[Extracted page text data]
<<<<
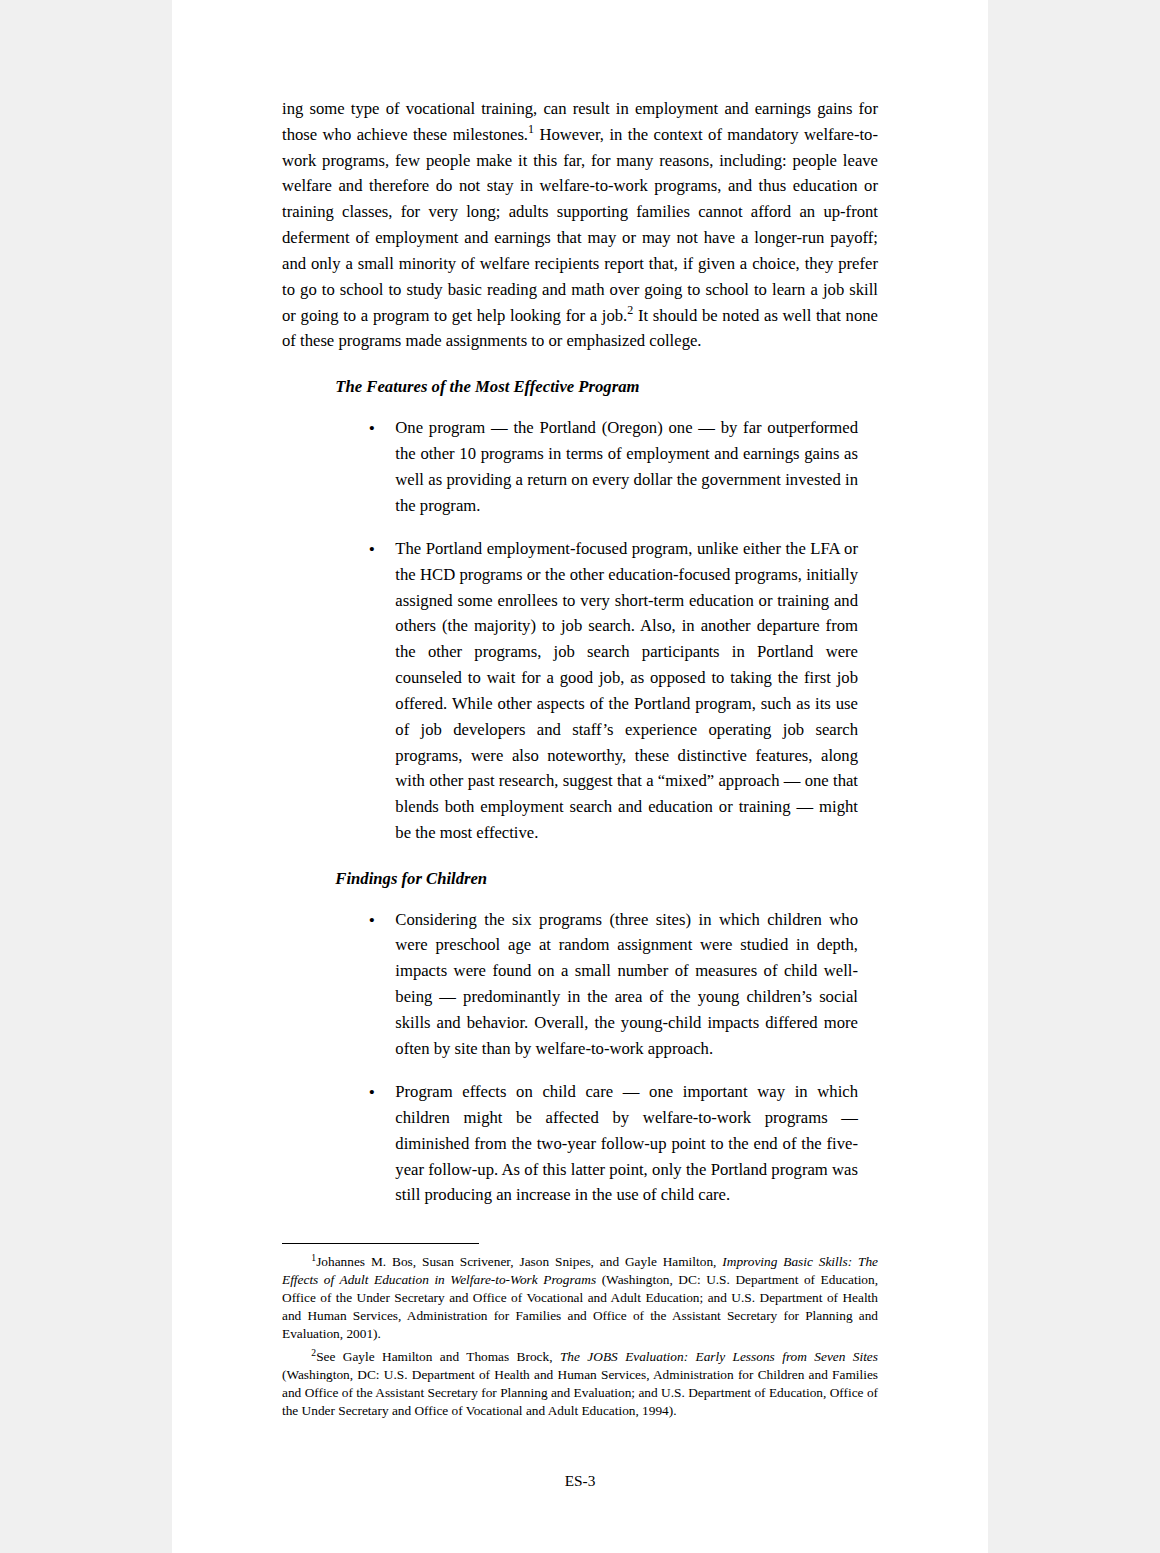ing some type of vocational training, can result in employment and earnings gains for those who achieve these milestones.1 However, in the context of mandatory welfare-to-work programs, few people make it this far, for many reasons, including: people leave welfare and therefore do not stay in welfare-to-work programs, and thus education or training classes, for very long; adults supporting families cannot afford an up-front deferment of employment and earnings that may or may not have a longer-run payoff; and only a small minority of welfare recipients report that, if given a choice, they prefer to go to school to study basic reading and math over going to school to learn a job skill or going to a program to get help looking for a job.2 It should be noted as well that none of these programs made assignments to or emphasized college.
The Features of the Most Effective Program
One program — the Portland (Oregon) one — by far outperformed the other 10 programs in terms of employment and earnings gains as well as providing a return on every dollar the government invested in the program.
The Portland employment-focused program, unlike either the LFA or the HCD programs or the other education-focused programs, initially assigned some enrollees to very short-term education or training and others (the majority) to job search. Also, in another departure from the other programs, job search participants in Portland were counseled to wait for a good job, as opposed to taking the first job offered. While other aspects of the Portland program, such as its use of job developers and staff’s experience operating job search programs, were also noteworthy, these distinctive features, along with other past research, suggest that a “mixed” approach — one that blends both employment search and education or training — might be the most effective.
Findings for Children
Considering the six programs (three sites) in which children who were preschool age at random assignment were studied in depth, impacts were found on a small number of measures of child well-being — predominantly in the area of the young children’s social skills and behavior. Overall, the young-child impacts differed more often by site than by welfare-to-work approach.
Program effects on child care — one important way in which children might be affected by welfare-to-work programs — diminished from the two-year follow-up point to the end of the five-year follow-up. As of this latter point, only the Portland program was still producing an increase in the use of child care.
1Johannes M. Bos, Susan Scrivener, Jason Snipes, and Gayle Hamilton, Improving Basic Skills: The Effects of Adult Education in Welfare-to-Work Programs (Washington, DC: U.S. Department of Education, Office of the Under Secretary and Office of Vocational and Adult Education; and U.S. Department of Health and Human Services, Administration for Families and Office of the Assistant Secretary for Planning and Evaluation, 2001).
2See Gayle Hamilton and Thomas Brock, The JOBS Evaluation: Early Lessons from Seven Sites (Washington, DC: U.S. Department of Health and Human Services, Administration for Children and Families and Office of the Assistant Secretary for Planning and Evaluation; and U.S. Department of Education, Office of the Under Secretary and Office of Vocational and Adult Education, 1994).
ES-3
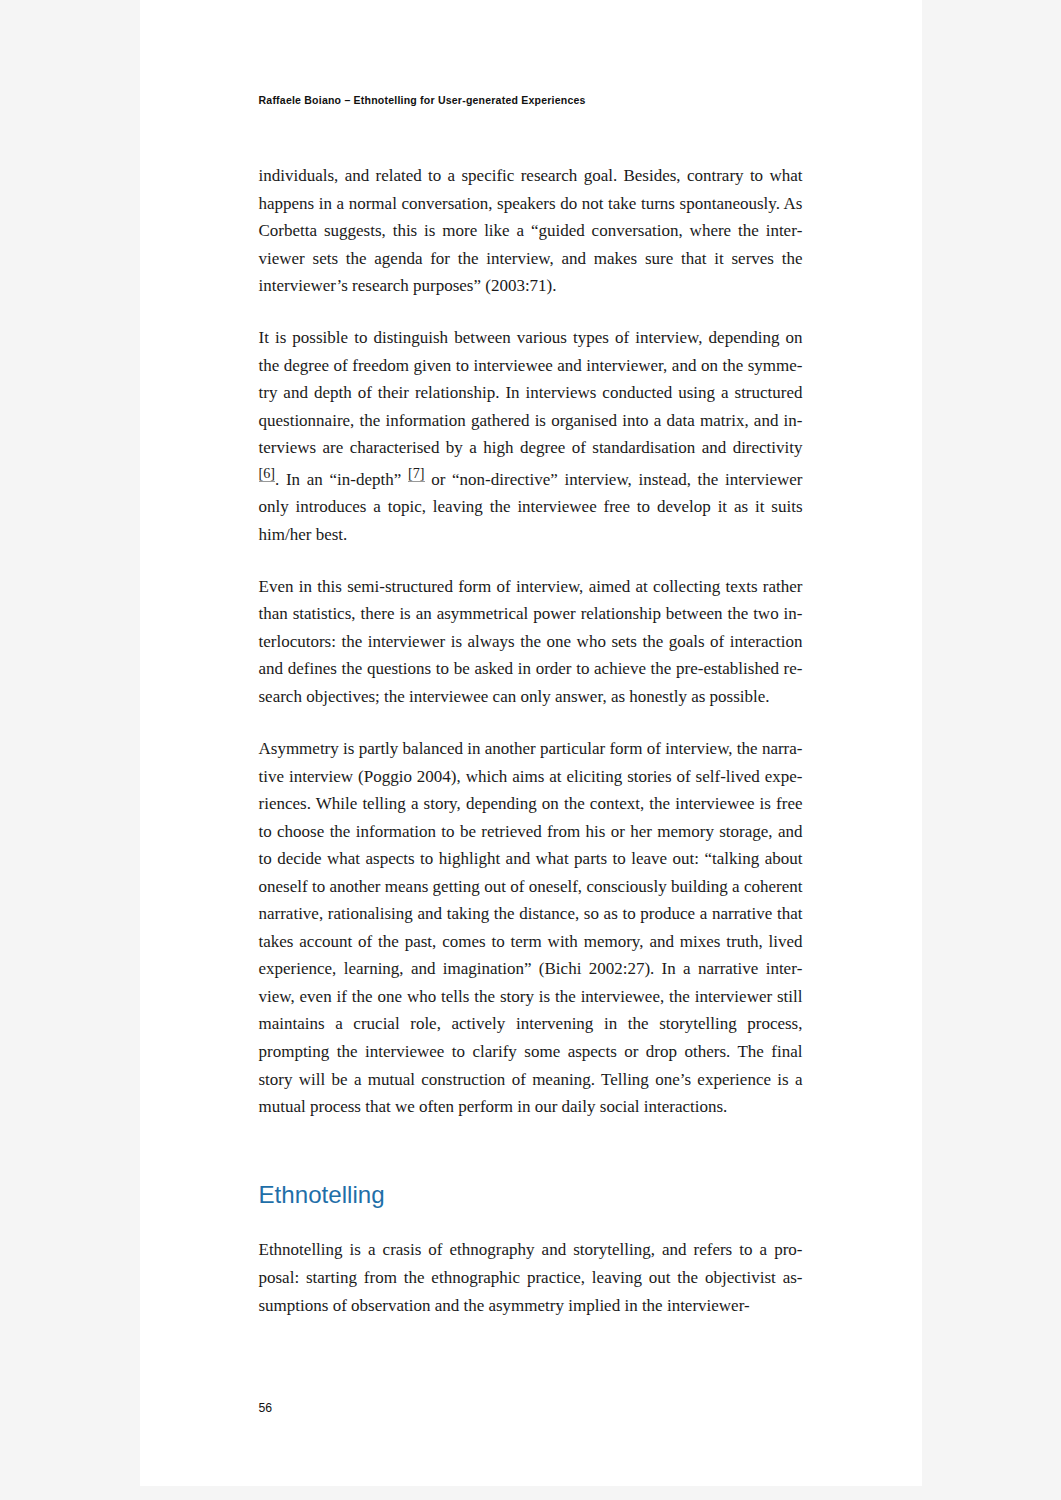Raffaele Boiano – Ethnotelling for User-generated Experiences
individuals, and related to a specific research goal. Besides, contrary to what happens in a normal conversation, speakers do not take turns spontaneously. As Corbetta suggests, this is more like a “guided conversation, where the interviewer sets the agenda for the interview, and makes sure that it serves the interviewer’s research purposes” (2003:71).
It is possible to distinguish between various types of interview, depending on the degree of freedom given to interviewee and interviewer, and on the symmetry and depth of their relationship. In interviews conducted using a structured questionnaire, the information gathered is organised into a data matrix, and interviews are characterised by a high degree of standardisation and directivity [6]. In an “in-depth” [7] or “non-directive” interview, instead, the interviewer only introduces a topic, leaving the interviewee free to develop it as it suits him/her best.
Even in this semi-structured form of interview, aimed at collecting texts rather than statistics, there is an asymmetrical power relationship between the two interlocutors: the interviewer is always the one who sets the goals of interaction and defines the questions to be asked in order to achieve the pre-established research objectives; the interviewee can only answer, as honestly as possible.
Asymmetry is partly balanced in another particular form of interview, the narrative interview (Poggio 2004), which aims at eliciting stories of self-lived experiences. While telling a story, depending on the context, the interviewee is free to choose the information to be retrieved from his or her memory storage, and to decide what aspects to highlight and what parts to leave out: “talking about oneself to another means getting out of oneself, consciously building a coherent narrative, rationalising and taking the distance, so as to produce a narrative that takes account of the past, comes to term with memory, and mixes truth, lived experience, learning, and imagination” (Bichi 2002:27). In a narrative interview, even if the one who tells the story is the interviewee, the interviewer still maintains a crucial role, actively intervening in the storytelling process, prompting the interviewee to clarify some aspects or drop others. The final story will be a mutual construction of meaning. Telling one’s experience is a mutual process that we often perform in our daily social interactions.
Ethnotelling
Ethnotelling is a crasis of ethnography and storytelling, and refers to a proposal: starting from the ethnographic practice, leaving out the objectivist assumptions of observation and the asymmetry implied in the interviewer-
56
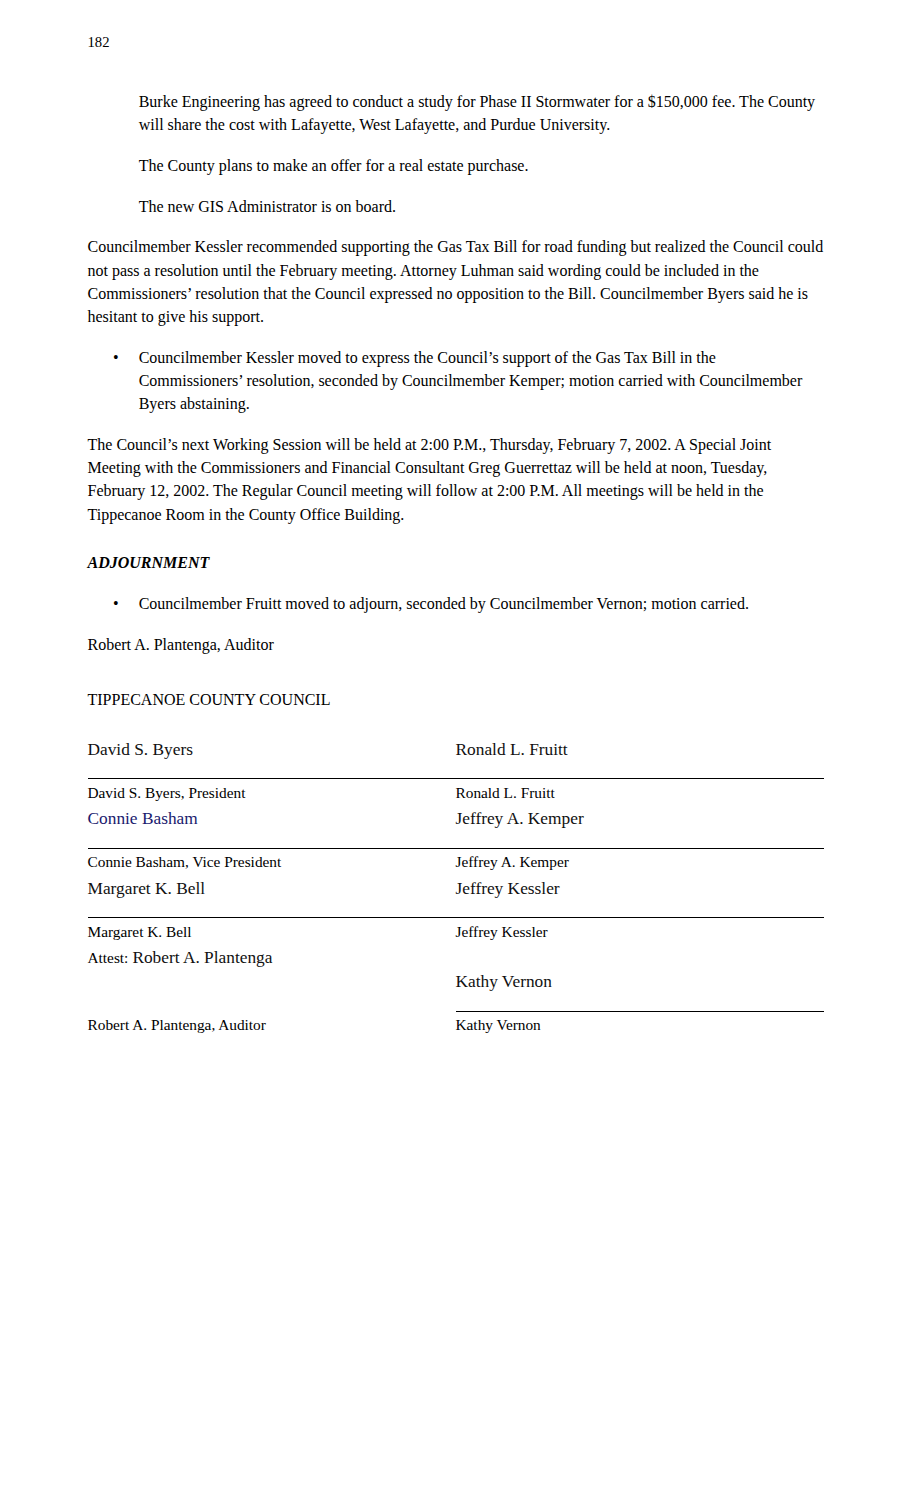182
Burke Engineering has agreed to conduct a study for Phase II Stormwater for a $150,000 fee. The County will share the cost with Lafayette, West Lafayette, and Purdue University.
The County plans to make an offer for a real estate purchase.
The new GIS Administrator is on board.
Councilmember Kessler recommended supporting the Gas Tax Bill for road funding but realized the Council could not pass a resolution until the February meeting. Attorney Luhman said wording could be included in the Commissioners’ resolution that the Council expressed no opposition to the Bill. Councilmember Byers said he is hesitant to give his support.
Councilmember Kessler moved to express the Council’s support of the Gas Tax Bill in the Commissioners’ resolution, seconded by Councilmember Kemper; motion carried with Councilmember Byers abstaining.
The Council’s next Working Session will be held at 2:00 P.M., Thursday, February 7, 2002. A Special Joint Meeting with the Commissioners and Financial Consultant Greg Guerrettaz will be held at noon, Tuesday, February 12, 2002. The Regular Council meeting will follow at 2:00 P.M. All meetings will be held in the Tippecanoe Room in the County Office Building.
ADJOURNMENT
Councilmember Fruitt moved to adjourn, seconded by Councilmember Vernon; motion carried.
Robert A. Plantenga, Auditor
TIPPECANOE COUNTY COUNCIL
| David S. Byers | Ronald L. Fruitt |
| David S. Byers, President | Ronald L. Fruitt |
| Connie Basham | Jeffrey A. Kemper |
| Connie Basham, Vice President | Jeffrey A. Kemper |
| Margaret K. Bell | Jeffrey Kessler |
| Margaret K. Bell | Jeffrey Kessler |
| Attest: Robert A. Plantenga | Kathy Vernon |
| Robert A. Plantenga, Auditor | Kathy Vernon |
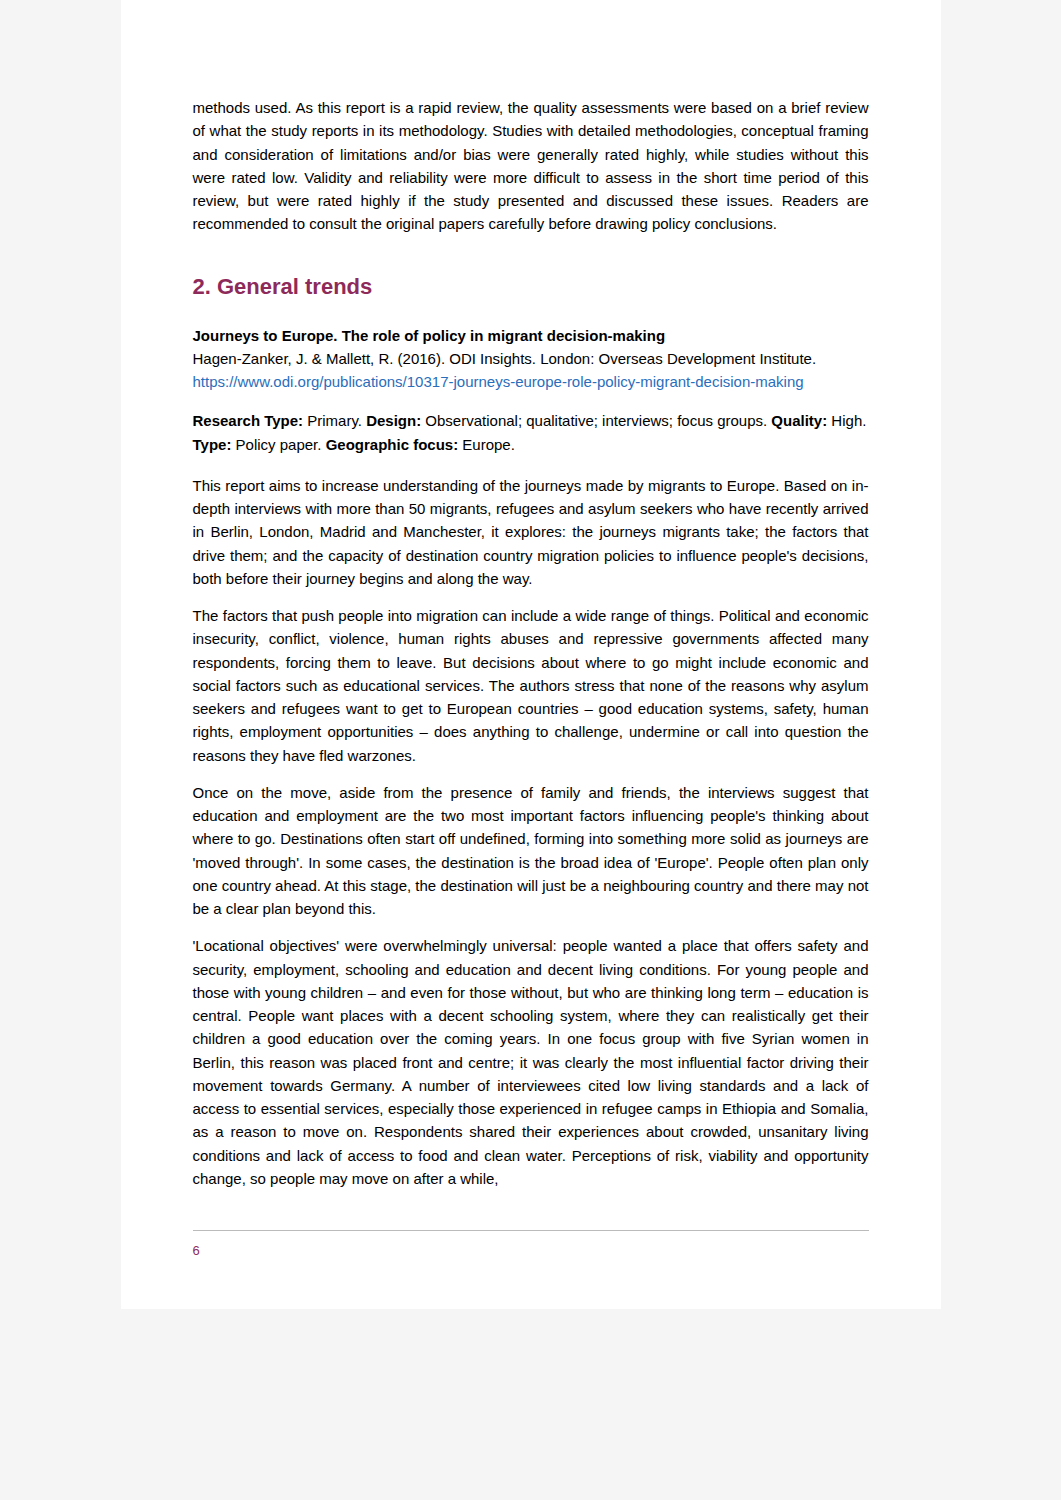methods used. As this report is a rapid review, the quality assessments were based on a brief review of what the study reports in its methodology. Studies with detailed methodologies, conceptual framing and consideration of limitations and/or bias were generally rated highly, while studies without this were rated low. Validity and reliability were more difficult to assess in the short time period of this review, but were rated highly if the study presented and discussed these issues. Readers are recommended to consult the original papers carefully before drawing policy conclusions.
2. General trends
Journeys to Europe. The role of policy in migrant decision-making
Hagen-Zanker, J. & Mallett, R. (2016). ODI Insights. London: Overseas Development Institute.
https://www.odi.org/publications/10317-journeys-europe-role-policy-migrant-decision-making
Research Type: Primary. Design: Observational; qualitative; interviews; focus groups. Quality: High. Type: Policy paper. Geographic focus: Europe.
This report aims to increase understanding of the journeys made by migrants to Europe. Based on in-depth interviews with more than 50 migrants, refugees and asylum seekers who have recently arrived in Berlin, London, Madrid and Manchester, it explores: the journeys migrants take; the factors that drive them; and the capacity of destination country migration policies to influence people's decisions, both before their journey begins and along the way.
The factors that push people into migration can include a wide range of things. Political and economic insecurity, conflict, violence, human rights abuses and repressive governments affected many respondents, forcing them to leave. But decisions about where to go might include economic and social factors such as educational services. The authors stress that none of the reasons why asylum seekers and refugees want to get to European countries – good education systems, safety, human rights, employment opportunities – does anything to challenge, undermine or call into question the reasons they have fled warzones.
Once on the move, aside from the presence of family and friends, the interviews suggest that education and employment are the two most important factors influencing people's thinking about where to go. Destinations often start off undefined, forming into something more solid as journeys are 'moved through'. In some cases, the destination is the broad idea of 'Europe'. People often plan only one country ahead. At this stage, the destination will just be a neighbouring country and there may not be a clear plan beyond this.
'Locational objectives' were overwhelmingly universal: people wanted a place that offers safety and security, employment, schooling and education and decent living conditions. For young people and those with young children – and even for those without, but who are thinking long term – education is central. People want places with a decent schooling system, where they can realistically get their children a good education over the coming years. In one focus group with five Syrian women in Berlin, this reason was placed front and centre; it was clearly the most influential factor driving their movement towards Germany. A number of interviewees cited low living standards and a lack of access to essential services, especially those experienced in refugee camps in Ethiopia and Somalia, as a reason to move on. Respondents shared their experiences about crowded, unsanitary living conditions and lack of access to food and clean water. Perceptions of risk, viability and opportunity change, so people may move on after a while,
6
>>>>
■ HOW TO COMPLETE THIS TASK
Check how many lines in the entries contain "London", and reply with that number alone.

■ RESULT OF THIS EXERCISE
2